**What is required:** Below is a listing. Return the lines from the one that contains "Rendered at 1275 by 1650 pixels." to the one that contains "Page size: 1275x1650.", both ends included, verbatim and with no pictures.

BEGIN

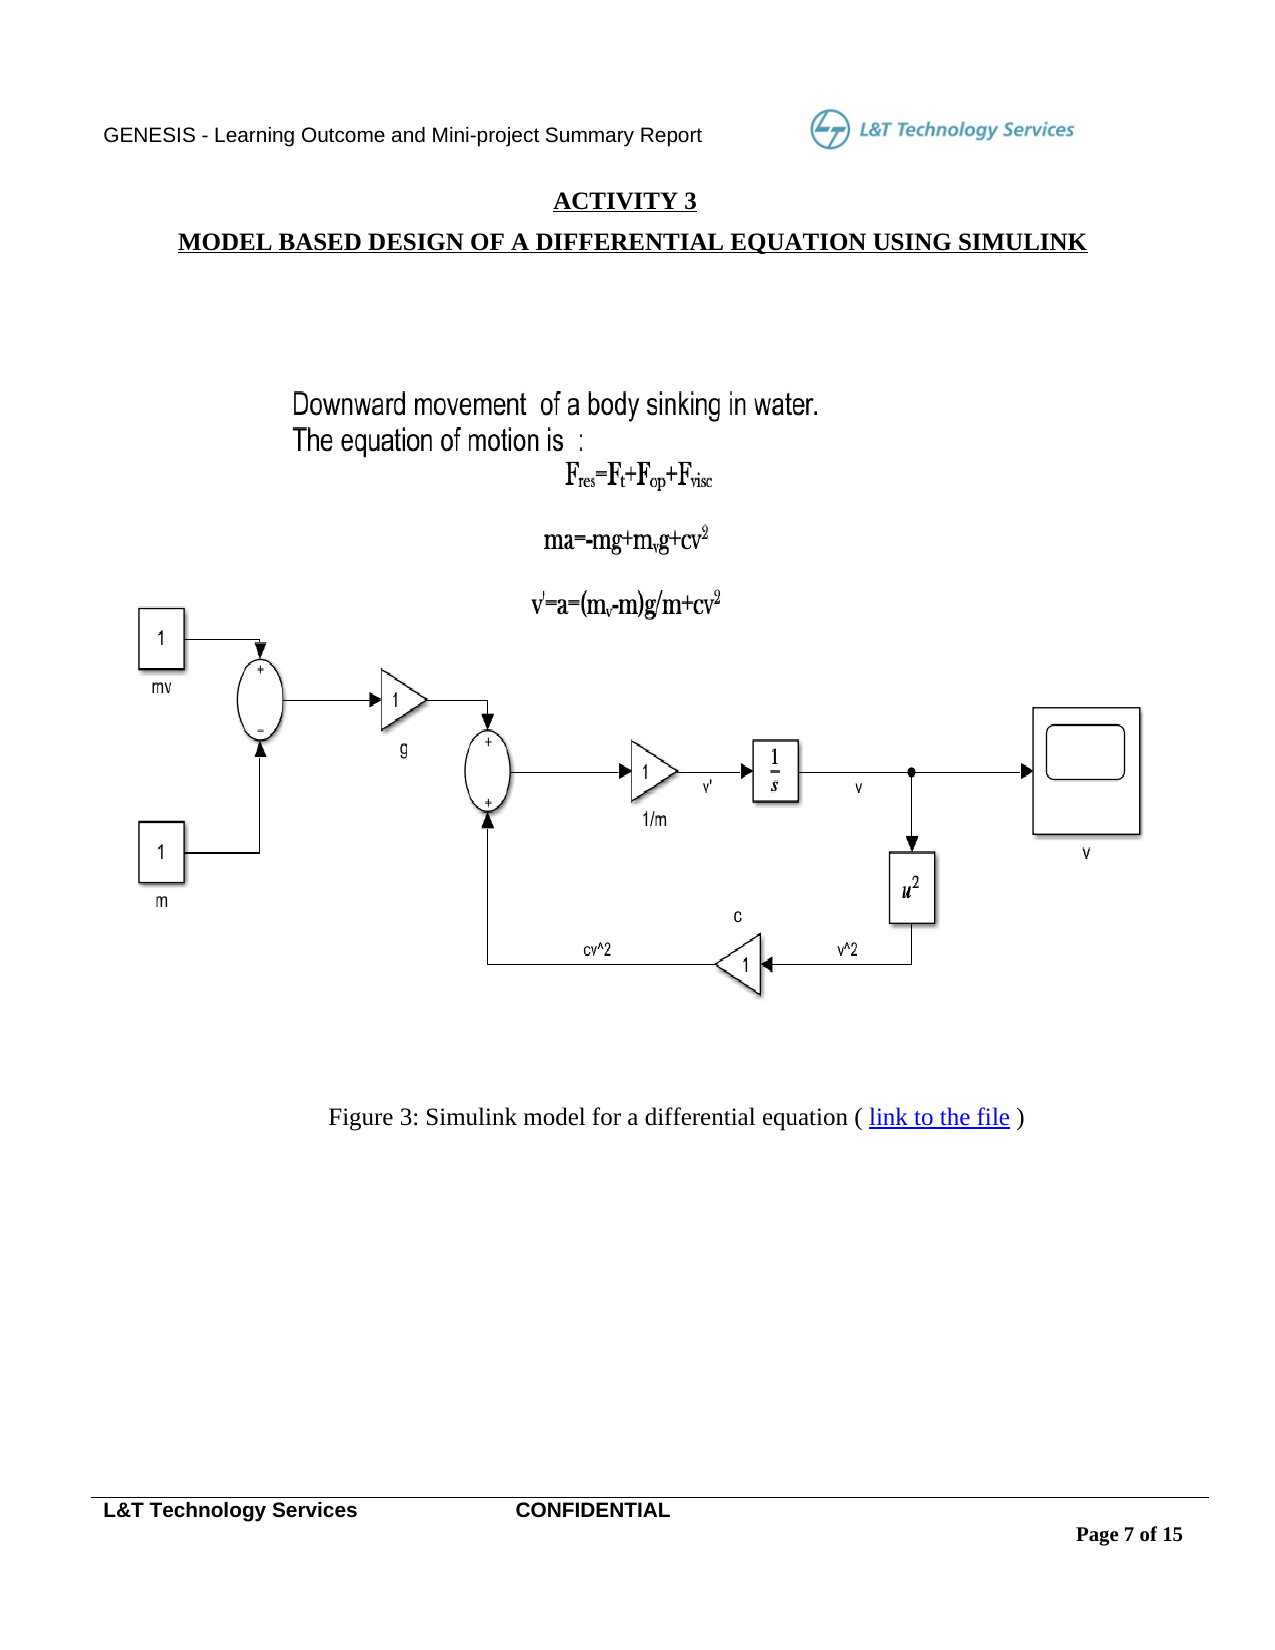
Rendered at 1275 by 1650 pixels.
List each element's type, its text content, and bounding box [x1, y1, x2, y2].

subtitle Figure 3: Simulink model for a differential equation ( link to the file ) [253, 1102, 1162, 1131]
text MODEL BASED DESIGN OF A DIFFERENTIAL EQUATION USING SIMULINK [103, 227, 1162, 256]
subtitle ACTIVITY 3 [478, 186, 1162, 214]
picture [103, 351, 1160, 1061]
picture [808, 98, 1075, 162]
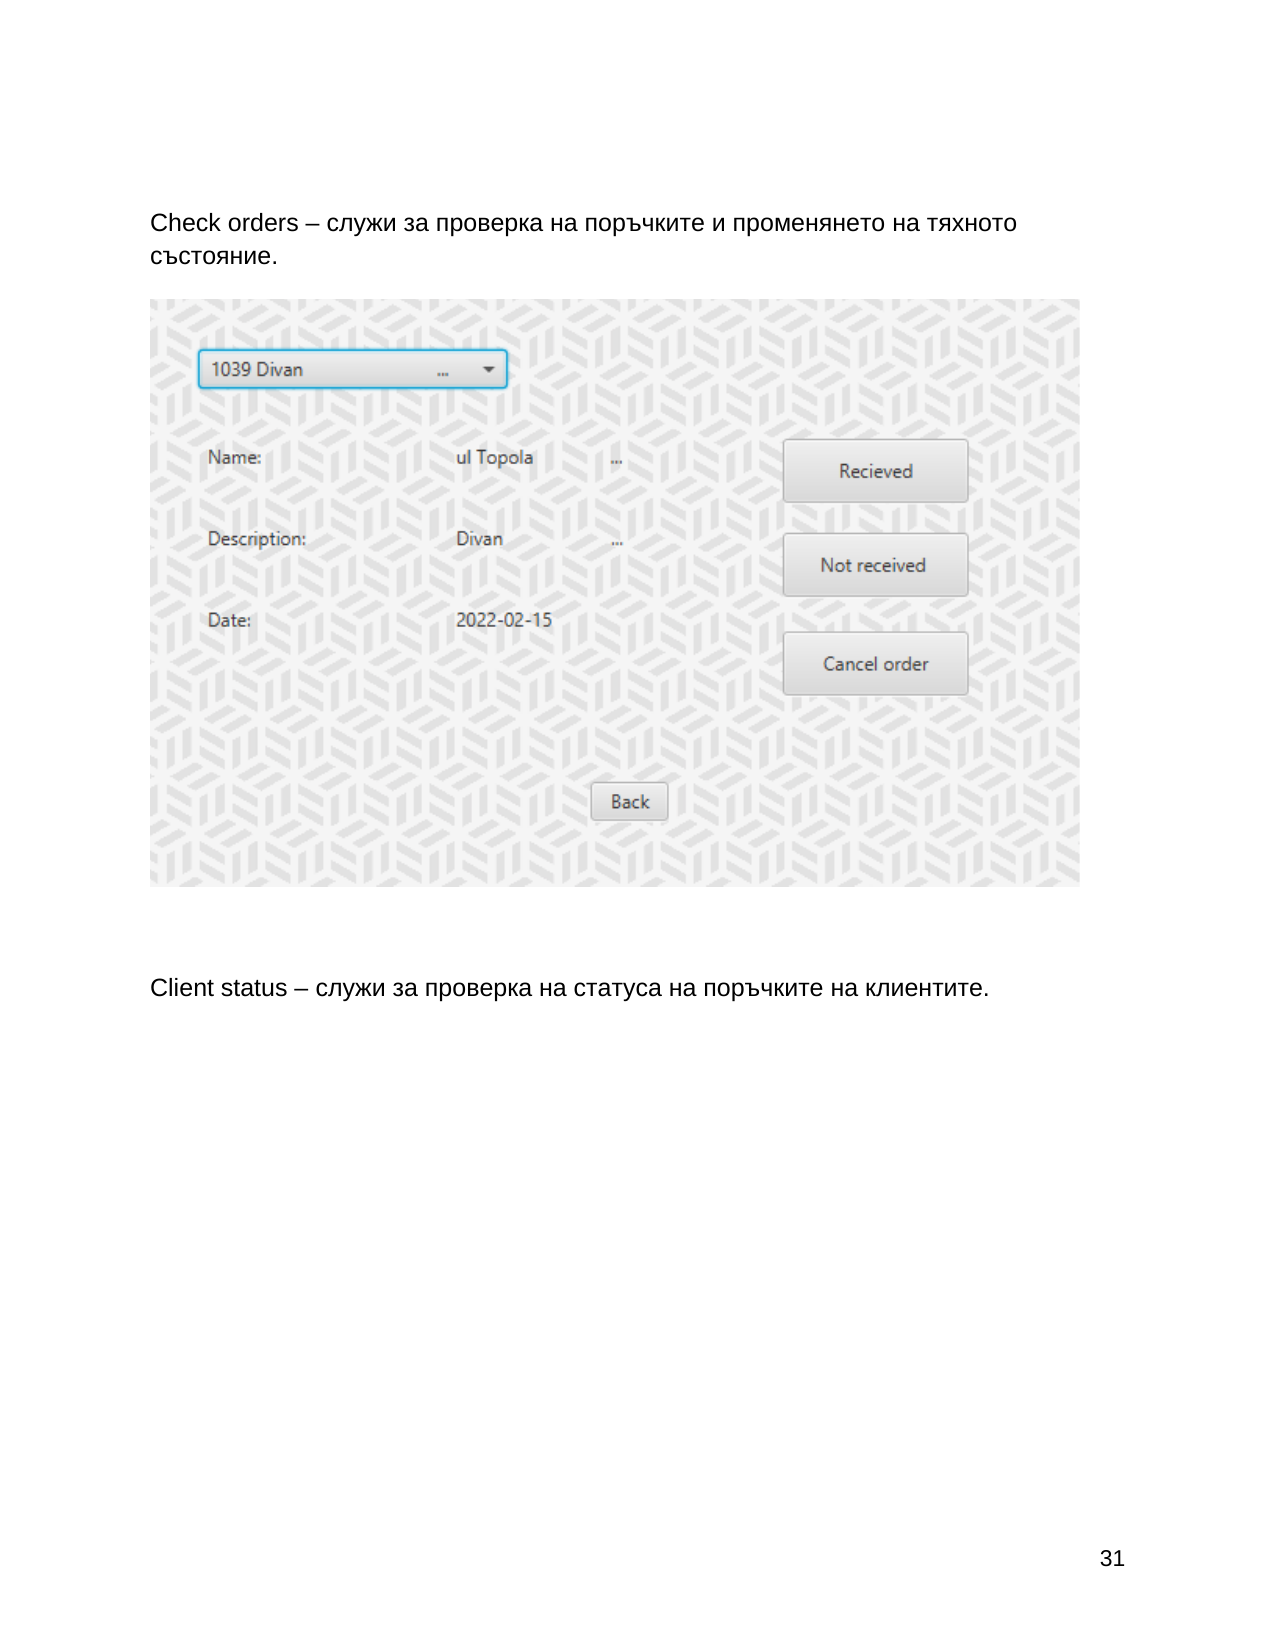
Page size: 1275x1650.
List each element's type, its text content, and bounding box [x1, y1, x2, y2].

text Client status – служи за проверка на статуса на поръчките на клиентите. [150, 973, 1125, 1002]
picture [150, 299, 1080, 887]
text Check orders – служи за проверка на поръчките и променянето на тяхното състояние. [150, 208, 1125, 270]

END
BEGIN

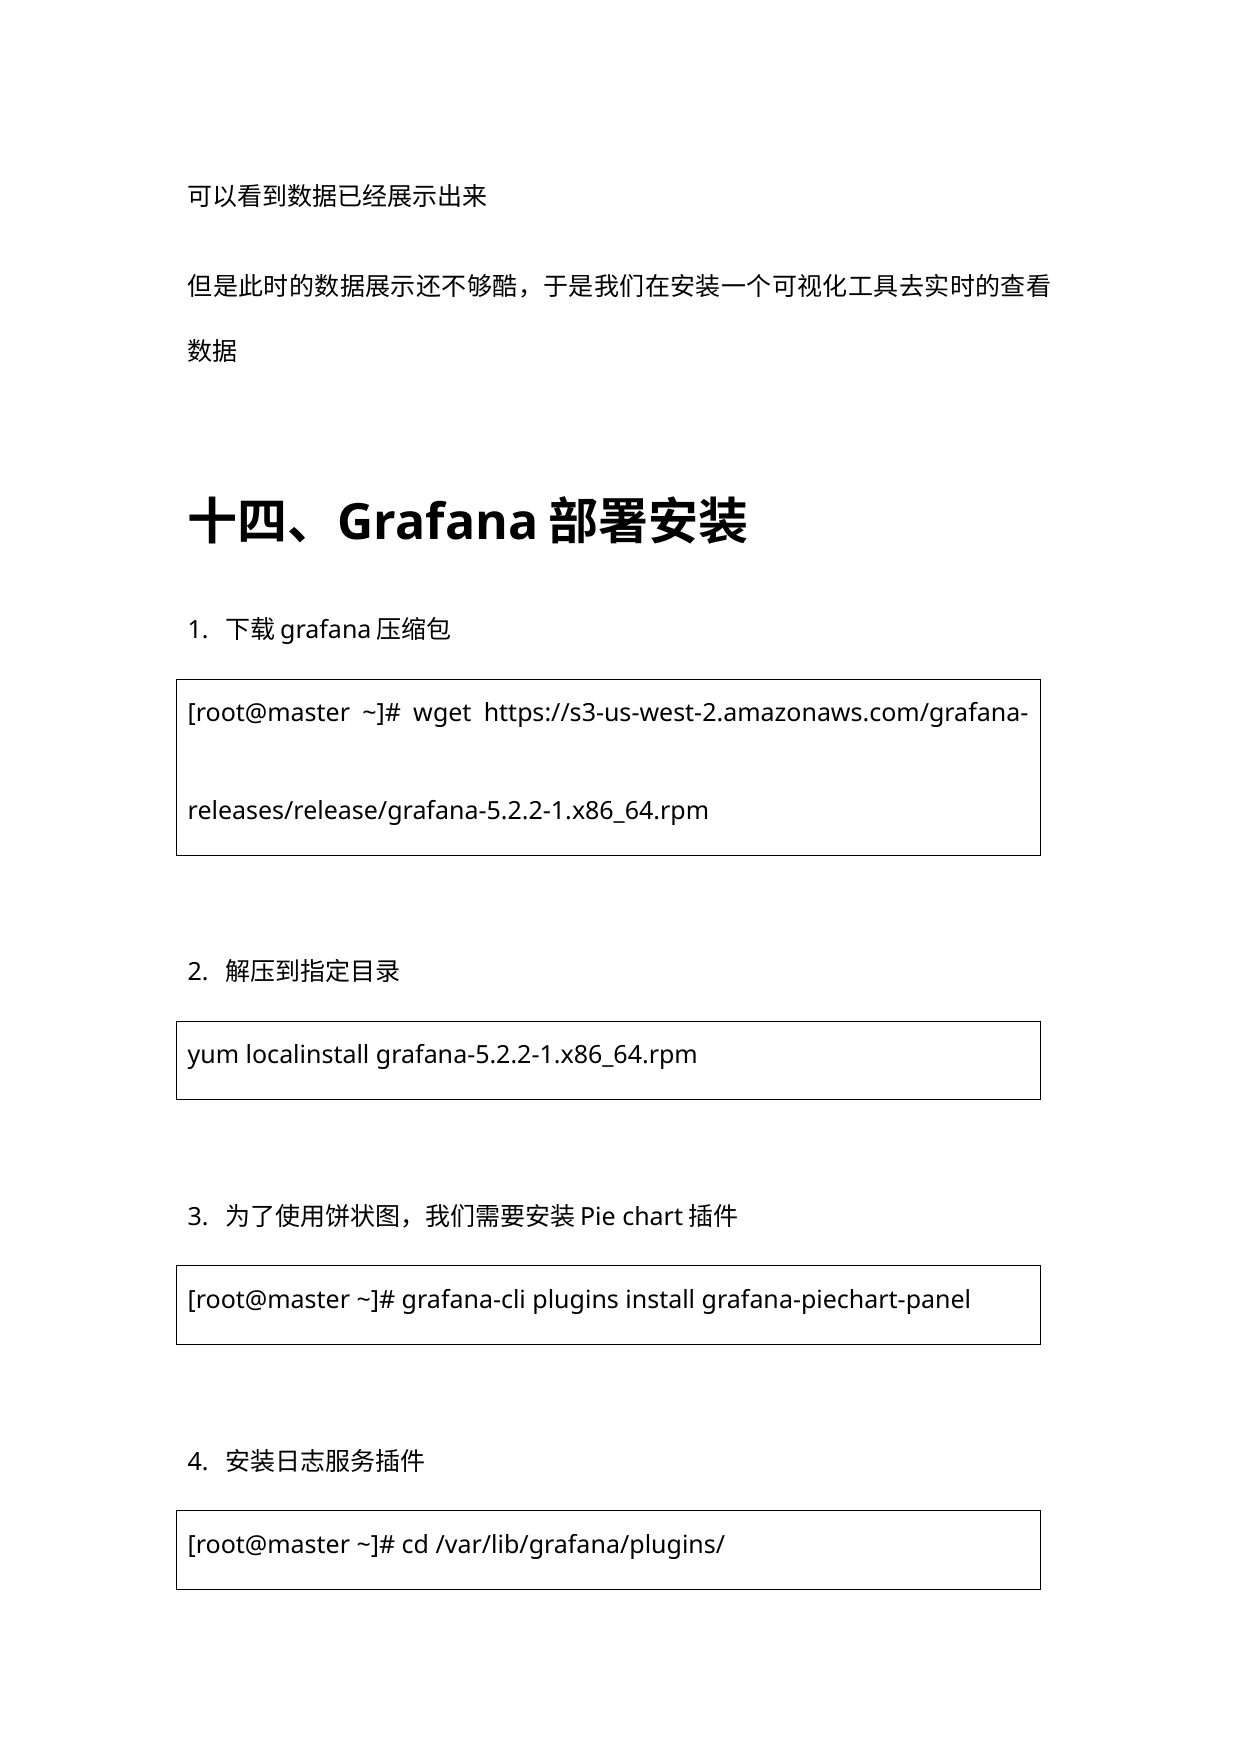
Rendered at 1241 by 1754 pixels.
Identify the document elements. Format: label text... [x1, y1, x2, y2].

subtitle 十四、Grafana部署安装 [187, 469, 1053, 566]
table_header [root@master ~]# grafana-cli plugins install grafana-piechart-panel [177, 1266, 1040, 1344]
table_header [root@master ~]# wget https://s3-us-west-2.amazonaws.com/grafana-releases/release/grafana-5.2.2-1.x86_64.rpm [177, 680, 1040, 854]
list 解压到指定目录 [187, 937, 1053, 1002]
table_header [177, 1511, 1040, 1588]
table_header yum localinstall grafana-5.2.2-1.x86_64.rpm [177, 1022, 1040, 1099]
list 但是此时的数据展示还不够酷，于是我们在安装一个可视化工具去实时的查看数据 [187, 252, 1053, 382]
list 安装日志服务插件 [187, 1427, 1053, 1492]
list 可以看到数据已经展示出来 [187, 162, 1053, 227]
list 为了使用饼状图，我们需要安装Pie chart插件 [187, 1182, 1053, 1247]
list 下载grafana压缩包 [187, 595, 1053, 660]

END

**Solution for this task:**
Rendered at 1275 by 1650 pixels.
List each element's type, its text content, and bounding box [x1, y1, x2, y2].

subtitle Figure 3: Simulink model for a differential equation ( link to the file ) [253, 1102, 1162, 1131]
text MODEL BASED DESIGN OF A DIFFERENTIAL EQUATION USING SIMULINK [103, 227, 1162, 256]
subtitle ACTIVITY 3 [478, 186, 1162, 214]
picture [103, 351, 1160, 1061]
picture [808, 98, 1075, 162]
Page size: 1275x1650.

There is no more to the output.